WORK REQUIRED. Taking the line with "line: (791, 532) -> (456, 325), added" as the first and the line with "circle: (823, 660) -> (470, 396), size x1.67" as the last, set down exactly every line in that range from the entries below, and no more.

RECORDS TO USE.

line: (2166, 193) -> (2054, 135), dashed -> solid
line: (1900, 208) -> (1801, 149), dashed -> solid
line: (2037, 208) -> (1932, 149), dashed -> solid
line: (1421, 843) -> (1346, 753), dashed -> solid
---
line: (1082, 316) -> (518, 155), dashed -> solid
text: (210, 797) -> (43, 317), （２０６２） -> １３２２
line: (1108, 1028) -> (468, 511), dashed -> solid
---
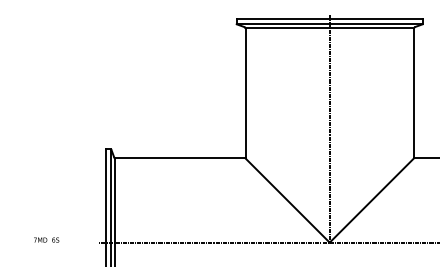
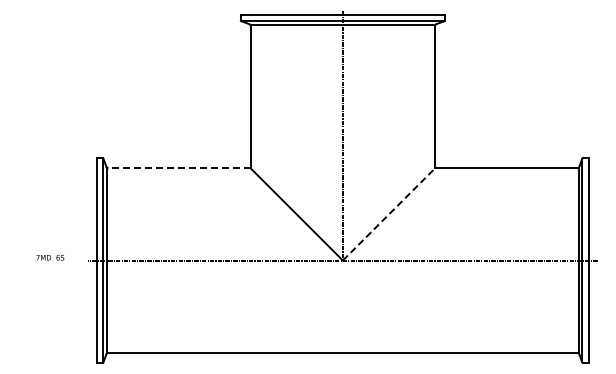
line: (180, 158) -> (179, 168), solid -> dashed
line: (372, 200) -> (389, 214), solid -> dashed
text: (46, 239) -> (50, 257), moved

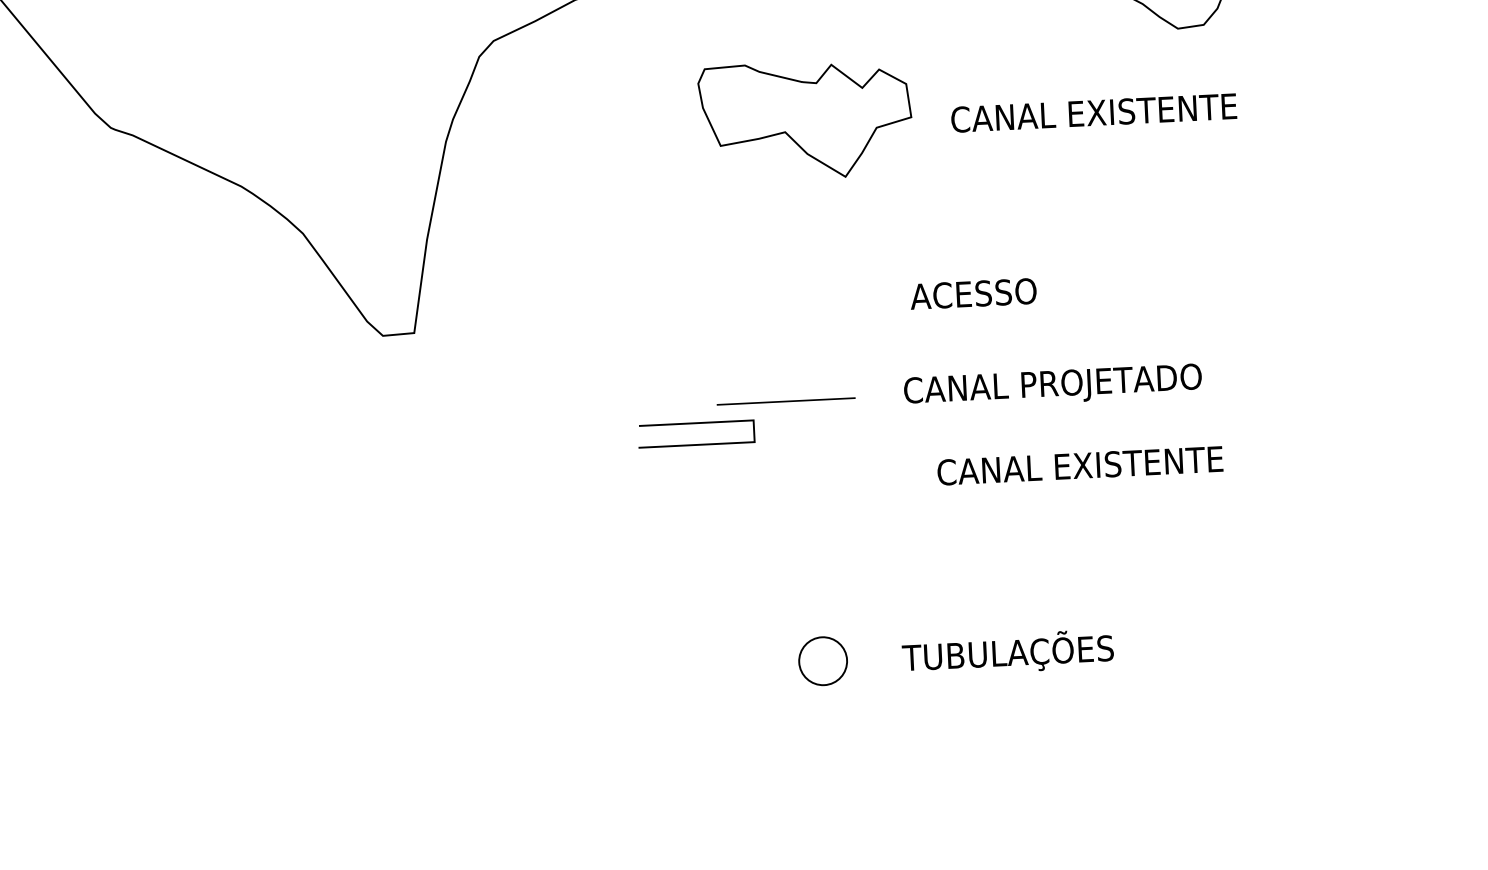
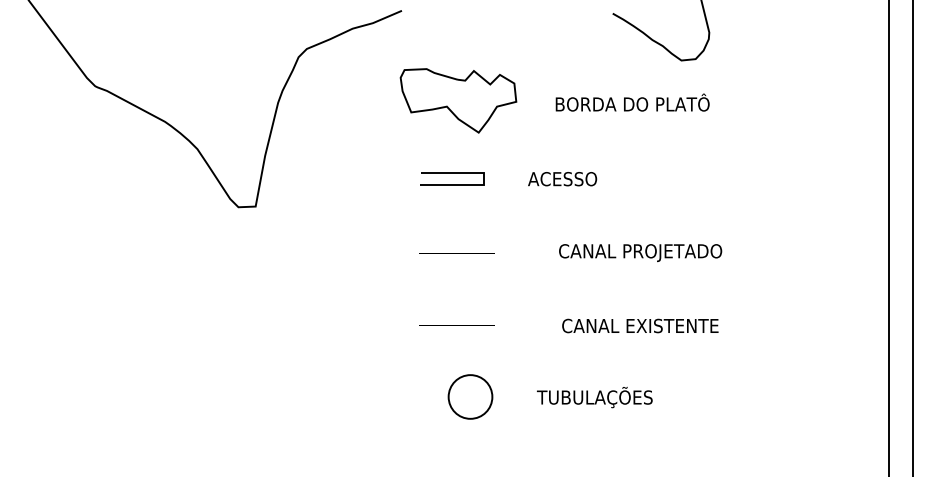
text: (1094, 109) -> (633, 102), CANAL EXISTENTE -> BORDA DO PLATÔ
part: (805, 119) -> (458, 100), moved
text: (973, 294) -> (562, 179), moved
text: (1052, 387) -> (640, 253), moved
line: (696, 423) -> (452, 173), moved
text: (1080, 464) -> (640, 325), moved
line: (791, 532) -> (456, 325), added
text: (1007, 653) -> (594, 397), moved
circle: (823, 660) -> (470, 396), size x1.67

SOLUTION TO THE EXERCISE.
line: (791, 532) -> (456, 325), added
text: (1007, 653) -> (594, 397), moved
circle: (823, 660) -> (470, 396), size x1.67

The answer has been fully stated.